Pause for a moment while I roll my eyes until I'm seasick. I will be the first to admit that I am, yea, one of the great unwashed mass of untrained amateurs messing about with glue and paper and photographs and whatnot. I'm a little uneasy about starting to call myself a book artist since I've only got a few under my belt and my best one was a collaborative effort with a truly professional artist. But in art, as in anything, one learns by doing and reading and observing, and by not being constrained by pre-conceived ideas. The mass of scrapbooking supplies out there, from preprinted captions to (my favorite) the paper-doll scenery and objects from Jolee by You, are only as tacky or brilliant as the end-user, like any other material. If you can make art with plumbing fixtures, why not with "trinkets, patches, themed eyelets and page pebbles"?
The dirty little demarcation line between professional artist and what Helfand calls "civilians" is imagination and talent and drive in combination, not materials, not medium, not genre.

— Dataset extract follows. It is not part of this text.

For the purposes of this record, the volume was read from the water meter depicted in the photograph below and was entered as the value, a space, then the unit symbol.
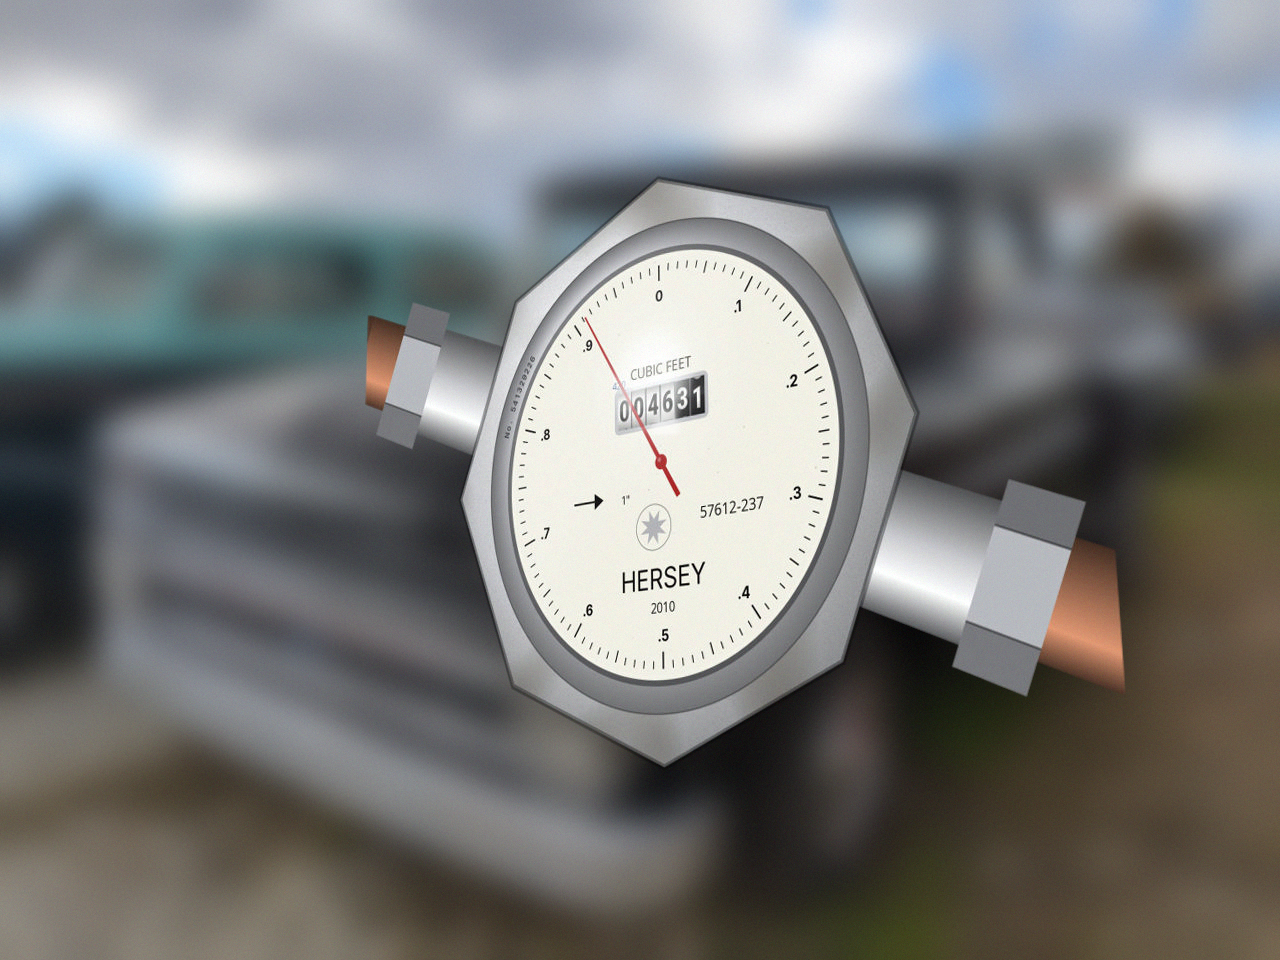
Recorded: 4630.91 ft³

Scrapbookers are not setting out to make professional art as a career; they're making heirlooms and historical and genealogical records. No one is setting up professional scrapbooking firms, or offering them for sale to galleries (and who would buy it?). This is like worrying about home videos destroying the integrity of Hollywood. What's Helfand got her knickers in such a twist about?
It all comes out in the last paragraph:
Of course, scrapbooking is not now, nor has it ever been about achieving design excellence. But where do we draw the line? We can't simply dismiss scrapbooking on the assumption that its decorative nature and personal content relegates it to non-design status. Sure, it's goofy and its homespun (if there's such a thing as outsider art, maybe this is insider art) but that doesn't mean we shouldn't take it seriously. At the end of the day, I suppose if someone gets really serious, they can always break away from the pack and start calling themselves mixed-media artists. Or even — graphic designers.
Where will all that hard-won accreditation go if these people start passing themselves off as professionals? Where do we draw the line?
Where there is one, the line draws itself. Helfand's just worried about which side of it she's really on.